* Exercise prompt *
Please answer these questions from the chimpanzee adoption text:
(a) In what year was Max confiscated from the French film crew?
(b) Where did Poco spend the first nine years of his life?
(c) To which country was Manno finally brought?

* Text *
= Beginning of Section =

Adopt Max

Max was one of the first chimpanzees to arrive at Sweetwaters. He spent his first years with a French film crew from whom he was confiscated in 1990. Over the years, Max has learned a thing or two about how to get the attention of visitors, and has become famous for his spontaneous screaming episodes and tantrums. When he really tries to make a point, he will pick up rocks and sticks and throw them at people.

After visiting the Sanctuary, a lot of our guests kept asking if they could adopt Max, prompting us to add him to our adoption programme. At age 36 Max is mostly toothless and has his food specially prepared by our caregivers. He recently had a health check and got the remaining back teeth fixed. These days, Max spends most of his time enjoying the new enrichment structures at the enclosure where he uses sticks to fish for honey and jam.


Adopt Poco

Poco spent the first nine years of his life in a cage suspended above a workshop in Burundi. Confined and used to attract customers, Poco had so little space he was only able to sit or stand on two legs.He arrived at Sweetwaters Chimpanzee Sanctuary in 1995 and has become a completely different chimpanzee. He really likes people and will strut or throw sticks to get the attention of visitors.

The new enrichment structures at the Sweetwaters Sanctuary have been keeping him busy, but he prefers to enjoy them by himself. As he is getting older he is becoming more of a loner. He waits for the other chimpanzees to have their turn and when they wander off goes to fish for honey and other treats. He recently had a dental check and a respiratory system check, and per his health report, it is safe to say that visitors can keep looking forward to his entertaining performances.


Adopt Manno

Manno was born in a Damascus Zoo, torn from his mother at a young age. His early life was spent sat in a cage in northern Iraq, close to territory occupied by Islamic State. The only time   he was allowed out was to be used as a photo prop for tourists. An international effort involving multiple governments and NGOs finally brought him to Kenya, where for the first time in his memory, Manno met other chimpanzees and felt grass underneath his feet. Manno is now learning how to be a chimpanzee all over again, growing in confidence and strength. He wins the hearts of all who meet him.

= End of Section =

* Study material *
= Beginning of Section =

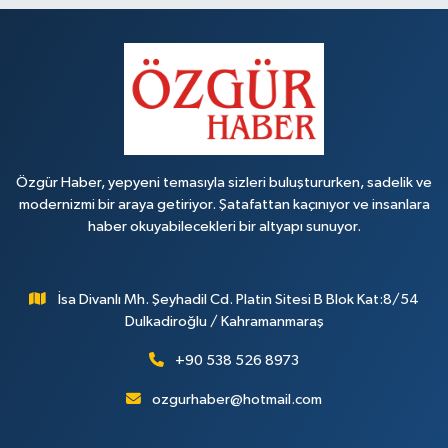
Özgür Haber, yepyeni temasıyla sizleri buluştururken, sadelik ve
modernizmi bir araya getiriyor. Şatafattan kaçınıyor ve insanlara
haber okuyabilecekleri bir altyapı sunuyor.
İsa Divanlı Mh. Şeyhadil Cd. Platin Sitesi B Blok Kat:8/54
Dulkadiroğlu / Kahramanmaraş
+90 538 526 8973
ozgurhaber@hotmail.com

= End of Section =

* Solution *
(a) 1990
(b) In a cage suspended above a workshop in Burundi
(c) Kenya